W piątek Szymon Hołownia został zapytany przez dziennikarzy zgromadzonych w Sejmie, czy poseł Grzegorz Braun posiada pozwolenie na broń.
Marszałek Sejmu odpowiedział, że po "haniebnym wydarzeniu", które miało miejsce w Sejmie, a polegało na zgaszeniu przez Brauna świec chanukowych, otrzymał informację od Straży Marszałkowskiej, "że nie za jego kadencji, tylko wcześniej poseł Braun pytał, czy może deponować broń osobistą w Sejmie".
Dalsza część artykułu pod materiałem wideo
- Jeżeli mamy do czynienia z sytuacją, w której wiemy, że poseł nie przechodzi kontroli pirotechnicznej wchodząc do budynku (Sejmu), to zapaliło mi się w głowie czerwone światło - powiedział Hołownia.

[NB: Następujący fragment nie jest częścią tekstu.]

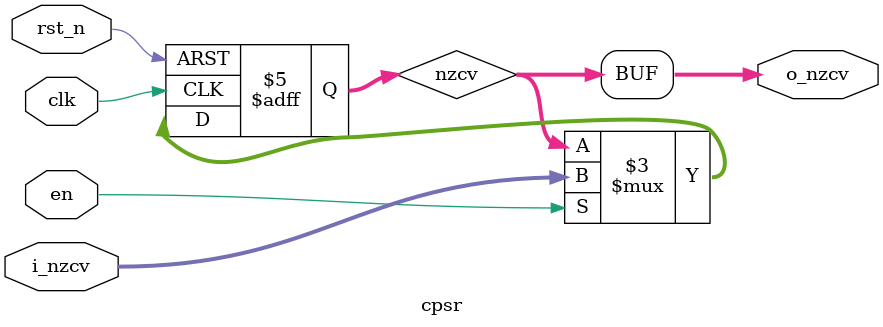
<source format=v>
module cpsr (
    input clk,
    input rst_n,
    input en,

    input [3:0]         i_nzcv,
    output [3:0]        o_nzcv
);
    reg [3:0] nzcv;
    always @(posedge clk or negedge rst_n) begin
        if (!rst_n) begin
            nzcv <= 4'b0000;
        end
        else if (en) begin
            nzcv <= i_nzcv;
        end
    end
    assign o_nzcv = nzcv;
endmodule
</source>
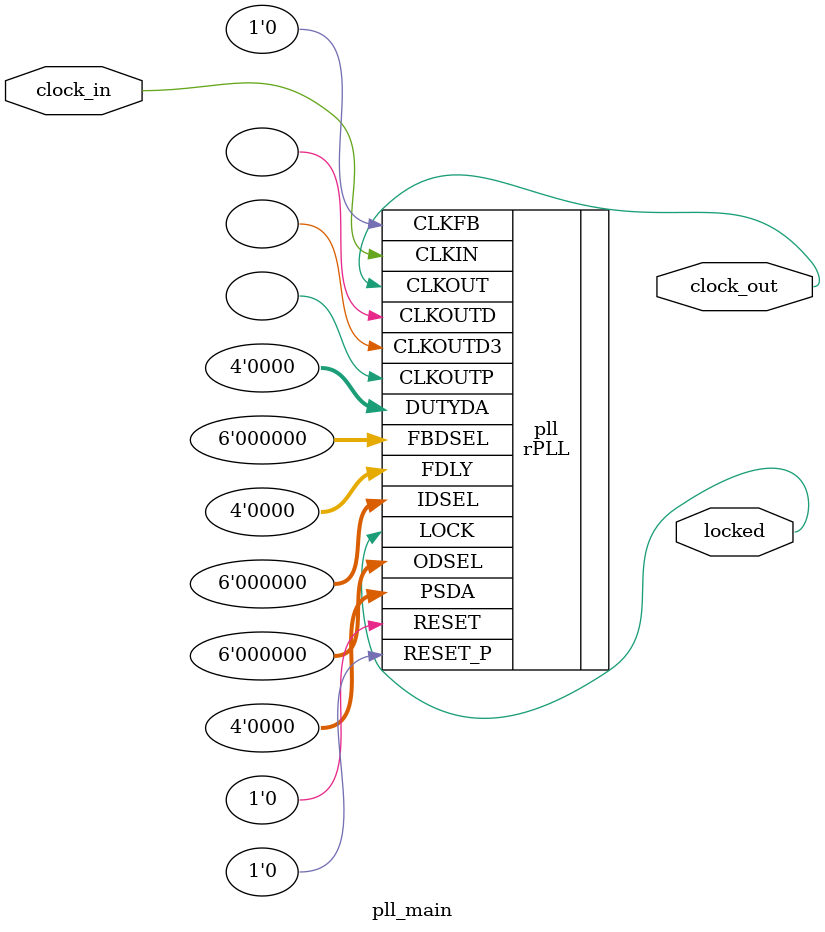
<source format=v>
/**
 * PLL configuration
 *
 * This Verilog module was generated automatically
 * using the gowin-pll tool.
 * Use at your own risk.
 *
 * Target-Device:                GW1NR-9 C6/I5
 * Given input frequency:        27.000 MHz
 * Requested output frequency:   80.000 MHz
 * Achieved output frequency:    81.000 MHz
 */

module pll_main(
        input  clock_in,
        output clock_out,
        output locked
    );

    rPLL #(
        .FCLKIN("27"),
        .IDIV_SEL(0), // -> PFD = 27.0 MHz (range: 3-400 MHz)
        .FBDIV_SEL(2), // -> CLKOUT = 81.0 MHz (range: 400-600 MHz)
        .ODIV_SEL(8) // -> VCO = 648.0 MHz (range: 600-1200 MHz)
    ) pll (.CLKOUTP(), .CLKOUTD(), .CLKOUTD3(), .RESET(1'b0), .RESET_P(1'b0), .CLKFB(1'b0), .FBDSEL(6'b0), .IDSEL(6'b0), .ODSEL(6'b0), .PSDA(4'b0), .DUTYDA(4'b0), .FDLY(4'b0), 
        .CLKIN(clock_in), // 27 MHz
        .CLKOUT(clock_out), // 81.0 MHz
        .LOCK(locked)
    );

endmodule



</source>
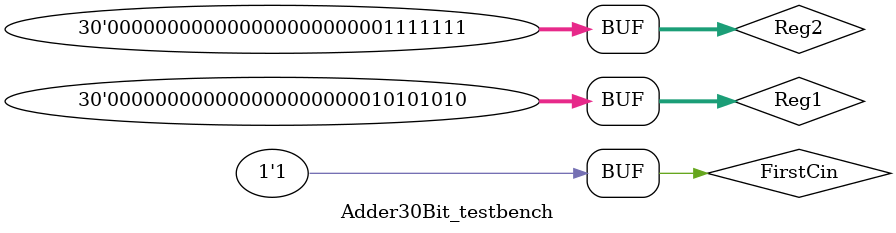
<source format=sv>
`timescale 1ps/100fs

module Adder30Bit(Reg1, Reg2, Sum, FirstCin, LastCout, Overflow);
	input [29:0] Reg1, Reg2;
	input FirstCin;
	output [29:0] Sum;
	output LastCout, Overflow;
	
	wire [28:0] Carry;
	
	OneBitAdd U0 (Reg1[0], Reg2[0], FirstCin, Sum[0], Carry[0]);
	
	genvar i;
	generate
	for(i=1; i<29; i=i+1) begin: adders
		OneBitAdd U (Reg1[i], Reg2[i], Carry[i-1], Sum[i], Carry[i]);
	end
	endgenerate

	OneBitAdd U30 (Reg1[29], Reg2[29], Carry[28], Sum[29], LastCout);
	
	xor #50 o(Overflow, LastCout, Carry[28]);

endmodule

module Adder30Bit_testbench();	 
  	reg [29:0] Reg1, Reg2; 
	reg FirstCin;   
  	wire[29:0] Sum; 
	wire LastCout;    
  	Adding32 dut (.Reg1, .Reg2, .FirstCin, .Sum, .LastCout);   
 initial begin  
        	Reg1=30'b0; Reg2=30'b0; FirstCin=0; #5000;   	 
        	Reg1=30'b1; Reg2=30'b0; FirstCin=1; #5000;   	 
        	Reg1=30'b110000; Reg2=30'b0001; FirstCin=0; #5000;   	 
        	Reg1=30'b10101010; Reg2=30'b1111111; FirstCin=1; #5000;   	   	 
 end     
endmodule
         
</source>
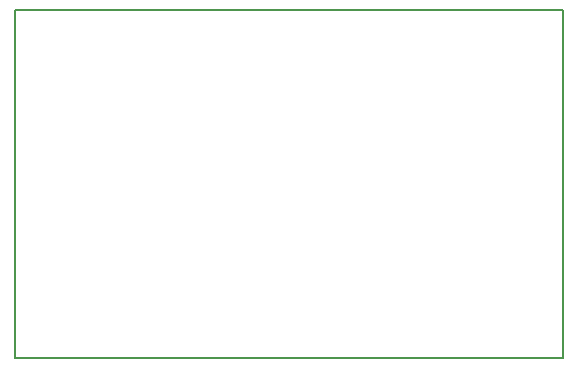
<source format=gm1>
G04 Layer_Color=16711935*
%FSLAX44Y44*%
%MOMM*%
G71*
G01*
G75*
%ADD40C,0.2000*%
D40*
X0Y0D02*
X464000D01*
X0D02*
Y295000D01*
X464000D01*
Y0D02*
Y295000D01*
M02*

</source>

Przekazał, że wysłał pismo do właściwego komendanta policji z informacją, że: "Mamy podejrzenia czy przypuszczenia, że poseł (Braun) może mieć pozwolenie na broń i że oczekujemy w tej sytuacji weryfikacji podstaw wydania tego pozwolenia".
- To jest rzecz, którą robimy z ostrożności, ale generalnie chciałbym mieć takie poczucie, że posłowie broni jednak na teren Sejmu nie wnoszą, tutaj nie można czuć się zagrożonym - podkreślił polityk.
Wskazał, że nie ustalił jeszcze, czy Braun ma pozwolenie na broń czy nie i "ostrożnościowo" wysłał pismo do komendanta policji, ale jeszcze nie uzyskał odpowiedzi.